EXERCISE BRIEF:
Render every line of the records below as a Markdown table with two columns, "Row" and "Line". Number the rows consecutively and omit any blank lines.

Data records:
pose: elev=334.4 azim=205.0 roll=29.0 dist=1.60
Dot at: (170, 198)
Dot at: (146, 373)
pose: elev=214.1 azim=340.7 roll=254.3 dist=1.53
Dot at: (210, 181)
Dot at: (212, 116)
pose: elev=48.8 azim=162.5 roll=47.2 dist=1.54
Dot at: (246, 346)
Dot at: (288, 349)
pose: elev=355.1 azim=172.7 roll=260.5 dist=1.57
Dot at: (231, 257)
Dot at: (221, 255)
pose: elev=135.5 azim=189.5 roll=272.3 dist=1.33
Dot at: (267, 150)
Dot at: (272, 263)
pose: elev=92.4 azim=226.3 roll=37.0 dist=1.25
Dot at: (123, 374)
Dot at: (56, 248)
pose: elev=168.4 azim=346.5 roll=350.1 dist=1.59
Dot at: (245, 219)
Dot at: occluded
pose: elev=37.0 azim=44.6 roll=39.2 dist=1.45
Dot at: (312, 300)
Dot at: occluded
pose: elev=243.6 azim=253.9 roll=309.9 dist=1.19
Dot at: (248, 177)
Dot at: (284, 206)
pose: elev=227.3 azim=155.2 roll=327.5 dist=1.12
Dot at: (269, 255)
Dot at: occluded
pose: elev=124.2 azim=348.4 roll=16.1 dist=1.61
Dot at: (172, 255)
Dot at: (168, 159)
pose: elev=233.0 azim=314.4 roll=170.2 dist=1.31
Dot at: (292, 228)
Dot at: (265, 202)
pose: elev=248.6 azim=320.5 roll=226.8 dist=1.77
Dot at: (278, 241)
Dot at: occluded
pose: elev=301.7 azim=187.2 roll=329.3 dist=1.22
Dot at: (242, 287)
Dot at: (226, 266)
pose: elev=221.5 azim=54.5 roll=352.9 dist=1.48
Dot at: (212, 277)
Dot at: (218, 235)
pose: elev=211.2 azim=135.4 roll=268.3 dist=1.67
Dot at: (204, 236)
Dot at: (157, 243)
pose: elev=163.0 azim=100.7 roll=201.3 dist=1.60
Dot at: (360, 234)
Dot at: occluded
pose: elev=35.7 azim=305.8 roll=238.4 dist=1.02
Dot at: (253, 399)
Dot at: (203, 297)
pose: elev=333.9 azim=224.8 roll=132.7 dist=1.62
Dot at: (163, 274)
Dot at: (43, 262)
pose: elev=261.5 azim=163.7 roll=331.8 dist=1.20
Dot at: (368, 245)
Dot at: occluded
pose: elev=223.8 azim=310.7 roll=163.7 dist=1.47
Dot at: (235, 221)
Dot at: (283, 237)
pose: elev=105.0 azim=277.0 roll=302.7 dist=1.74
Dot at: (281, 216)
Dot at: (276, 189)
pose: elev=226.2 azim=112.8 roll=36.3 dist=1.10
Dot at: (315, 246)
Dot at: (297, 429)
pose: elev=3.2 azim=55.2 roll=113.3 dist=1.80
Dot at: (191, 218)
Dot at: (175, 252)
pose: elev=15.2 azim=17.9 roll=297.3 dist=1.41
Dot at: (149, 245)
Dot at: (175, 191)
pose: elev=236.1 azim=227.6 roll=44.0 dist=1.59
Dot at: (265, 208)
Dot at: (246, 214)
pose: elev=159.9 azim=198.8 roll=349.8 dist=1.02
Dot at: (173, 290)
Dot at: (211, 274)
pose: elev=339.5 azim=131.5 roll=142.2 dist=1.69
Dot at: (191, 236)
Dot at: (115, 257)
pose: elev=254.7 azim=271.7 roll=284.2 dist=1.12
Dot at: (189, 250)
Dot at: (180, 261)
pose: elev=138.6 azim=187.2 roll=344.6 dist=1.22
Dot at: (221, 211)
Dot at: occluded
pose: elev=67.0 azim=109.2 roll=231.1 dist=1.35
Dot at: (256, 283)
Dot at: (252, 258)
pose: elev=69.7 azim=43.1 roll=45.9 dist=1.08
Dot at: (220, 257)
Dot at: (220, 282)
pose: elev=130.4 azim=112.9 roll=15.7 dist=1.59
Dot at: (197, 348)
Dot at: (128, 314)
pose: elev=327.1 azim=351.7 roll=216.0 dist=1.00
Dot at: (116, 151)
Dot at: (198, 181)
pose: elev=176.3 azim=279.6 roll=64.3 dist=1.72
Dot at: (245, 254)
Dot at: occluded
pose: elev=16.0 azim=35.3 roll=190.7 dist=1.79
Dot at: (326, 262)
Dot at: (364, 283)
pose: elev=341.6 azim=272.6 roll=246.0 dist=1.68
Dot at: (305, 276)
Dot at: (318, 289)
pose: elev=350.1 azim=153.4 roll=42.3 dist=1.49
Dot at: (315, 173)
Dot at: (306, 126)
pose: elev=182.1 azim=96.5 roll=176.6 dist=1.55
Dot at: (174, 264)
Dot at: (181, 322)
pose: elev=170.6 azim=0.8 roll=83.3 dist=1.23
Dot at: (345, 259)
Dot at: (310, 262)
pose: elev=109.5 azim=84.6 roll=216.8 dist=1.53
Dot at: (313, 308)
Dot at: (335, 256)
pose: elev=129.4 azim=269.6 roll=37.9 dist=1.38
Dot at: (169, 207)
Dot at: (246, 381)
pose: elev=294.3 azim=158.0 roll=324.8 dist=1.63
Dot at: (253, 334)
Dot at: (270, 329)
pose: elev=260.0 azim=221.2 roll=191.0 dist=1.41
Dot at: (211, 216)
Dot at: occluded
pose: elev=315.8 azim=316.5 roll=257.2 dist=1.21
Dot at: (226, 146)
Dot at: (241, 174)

CORRECT ANSWER:
| Row | Line |
|---|---|
| 1 | pose: elev=334.4 azim=205.0 roll=29.0 dist=1.60 |
| 2 | Dot at: (170, 198) |
| 3 | Dot at: (146, 373) |
| 4 | pose: elev=214.1 azim=340.7 roll=254.3 dist=1.53 |
| 5 | Dot at: (210, 181) |
| 6 | Dot at: (212, 116) |
| 7 | pose: elev=48.8 azim=162.5 roll=47.2 dist=1.54 |
| 8 | Dot at: (246, 346) |
| 9 | Dot at: (288, 349) |
| 10 | pose: elev=355.1 azim=172.7 roll=260.5 dist=1.57 |
| 11 | Dot at: (231, 257) |
| 12 | Dot at: (221, 255) |
| 13 | pose: elev=135.5 azim=189.5 roll=272.3 dist=1.33 |
| 14 | Dot at: (267, 150) |
| 15 | Dot at: (272, 263) |
| 16 | pose: elev=92.4 azim=226.3 roll=37.0 dist=1.25 |
| 17 | Dot at: (123, 374) |
| 18 | Dot at: (56, 248) |
| 19 | pose: elev=168.4 azim=346.5 roll=350.1 dist=1.59 |
| 20 | Dot at: (245, 219) |
| 21 | Dot at: occluded |
| 22 | pose: elev=37.0 azim=44.6 roll=39.2 dist=1.45 |
| 23 | Dot at: (312, 300) |
| 24 | Dot at: occluded |
| 25 | pose: elev=243.6 azim=253.9 roll=309.9 dist=1.19 |
| 26 | Dot at: (248, 177) |
| 27 | Dot at: (284, 206) |
| 28 | pose: elev=227.3 azim=155.2 roll=327.5 dist=1.12 |
| 29 | Dot at: (269, 255) |
| 30 | Dot at: occluded |
| 31 | pose: elev=124.2 azim=348.4 roll=16.1 dist=1.61 |
| 32 | Dot at: (172, 255) |
| 33 | Dot at: (168, 159) |
| 34 | pose: elev=233.0 azim=314.4 roll=170.2 dist=1.31 |
| 35 | Dot at: (292, 228) |
| 36 | Dot at: (265, 202) |
| 37 | pose: elev=248.6 azim=320.5 roll=226.8 dist=1.77 |
| 38 | Dot at: (278, 241) |
| 39 | Dot at: occluded |
| 40 | pose: elev=301.7 azim=187.2 roll=329.3 dist=1.22 |
| 41 | Dot at: (242, 287) |
| 42 | Dot at: (226, 266) |
| 43 | pose: elev=221.5 azim=54.5 roll=352.9 dist=1.48 |
| 44 | Dot at: (212, 277) |
| 45 | Dot at: (218, 235) |
| 46 | pose: elev=211.2 azim=135.4 roll=268.3 dist=1.67 |
| 47 | Dot at: (204, 236) |
| 48 | Dot at: (157, 243) |
| 49 | pose: elev=163.0 azim=100.7 roll=201.3 dist=1.60 |
| 50 | Dot at: (360, 234) |
| 51 | Dot at: occluded |
| 52 | pose: elev=35.7 azim=305.8 roll=238.4 dist=1.02 |
| 53 | Dot at: (253, 399) |
| 54 | Dot at: (203, 297) |
| 55 | pose: elev=333.9 azim=224.8 roll=132.7 dist=1.62 |
| 56 | Dot at: (163, 274) |
| 57 | Dot at: (43, 262) |
| 58 | pose: elev=261.5 azim=163.7 roll=331.8 dist=1.20 |
| 59 | Dot at: (368, 245) |
| 60 | Dot at: occluded |
| 61 | pose: elev=223.8 azim=310.7 roll=163.7 dist=1.47 |
| 62 | Dot at: (235, 221) |
| 63 | Dot at: (283, 237) |
| 64 | pose: elev=105.0 azim=277.0 roll=302.7 dist=1.74 |
| 65 | Dot at: (281, 216) |
| 66 | Dot at: (276, 189) |
| 67 | pose: elev=226.2 azim=112.8 roll=36.3 dist=1.10 |
| 68 | Dot at: (315, 246) |
| 69 | Dot at: (297, 429) |
| 70 | pose: elev=3.2 azim=55.2 roll=113.3 dist=1.80 |
| 71 | Dot at: (191, 218) |
| 72 | Dot at: (175, 252) |
| 73 | pose: elev=15.2 azim=17.9 roll=297.3 dist=1.41 |
| 74 | Dot at: (149, 245) |
| 75 | Dot at: (175, 191) |
| 76 | pose: elev=236.1 azim=227.6 roll=44.0 dist=1.59 |
| 77 | Dot at: (265, 208) |
| 78 | Dot at: (246, 214) |
| 79 | pose: elev=159.9 azim=198.8 roll=349.8 dist=1.02 |
| 80 | Dot at: (173, 290) |
| 81 | Dot at: (211, 274) |
| 82 | pose: elev=339.5 azim=131.5 roll=142.2 dist=1.69 |
| 83 | Dot at: (191, 236) |
| 84 | Dot at: (115, 257) |
| 85 | pose: elev=254.7 azim=271.7 roll=284.2 dist=1.12 |
| 86 | Dot at: (189, 250) |
| 87 | Dot at: (180, 261) |
| 88 | pose: elev=138.6 azim=187.2 roll=344.6 dist=1.22 |
| 89 | Dot at: (221, 211) |
| 90 | Dot at: occluded |
| 91 | pose: elev=67.0 azim=109.2 roll=231.1 dist=1.35 |
| 92 | Dot at: (256, 283) |
| 93 | Dot at: (252, 258) |
| 94 | pose: elev=69.7 azim=43.1 roll=45.9 dist=1.08 |
| 95 | Dot at: (220, 257) |
| 96 | Dot at: (220, 282) |
| 97 | pose: elev=130.4 azim=112.9 roll=15.7 dist=1.59 |
| 98 | Dot at: (197, 348) |
| 99 | Dot at: (128, 314) |
| 100 | pose: elev=327.1 azim=351.7 roll=216.0 dist=1.00 |
| 101 | Dot at: (116, 151) |
| 102 | Dot at: (198, 181) |
| 103 | pose: elev=176.3 azim=279.6 roll=64.3 dist=1.72 |
| 104 | Dot at: (245, 254) |
| 105 | Dot at: occluded |
| 106 | pose: elev=16.0 azim=35.3 roll=190.7 dist=1.79 |
| 107 | Dot at: (326, 262) |
| 108 | Dot at: (364, 283) |
| 109 | pose: elev=341.6 azim=272.6 roll=246.0 dist=1.68 |
| 110 | Dot at: (305, 276) |
| 111 | Dot at: (318, 289) |
| 112 | pose: elev=350.1 azim=153.4 roll=42.3 dist=1.49 |
| 113 | Dot at: (315, 173) |
| 114 | Dot at: (306, 126) |
| 115 | pose: elev=182.1 azim=96.5 roll=176.6 dist=1.55 |
| 116 | Dot at: (174, 264) |
| 117 | Dot at: (181, 322) |
| 118 | pose: elev=170.6 azim=0.8 roll=83.3 dist=1.23 |
| 119 | Dot at: (345, 259) |
| 120 | Dot at: (310, 262) |
| 121 | pose: elev=109.5 azim=84.6 roll=216.8 dist=1.53 |
| 122 | Dot at: (313, 308) |
| 123 | Dot at: (335, 256) |
| 124 | pose: elev=129.4 azim=269.6 roll=37.9 dist=1.38 |
| 125 | Dot at: (169, 207) |
| 126 | Dot at: (246, 381) |
| 127 | pose: elev=294.3 azim=158.0 roll=324.8 dist=1.63 |
| 128 | Dot at: (253, 334) |
| 129 | Dot at: (270, 329) |
| 130 | pose: elev=260.0 azim=221.2 roll=191.0 dist=1.41 |
| 131 | Dot at: (211, 216) |
| 132 | Dot at: occluded |
| 133 | pose: elev=315.8 azim=316.5 roll=257.2 dist=1.21 |
| 134 | Dot at: (226, 146) |
| 135 | Dot at: (241, 174) |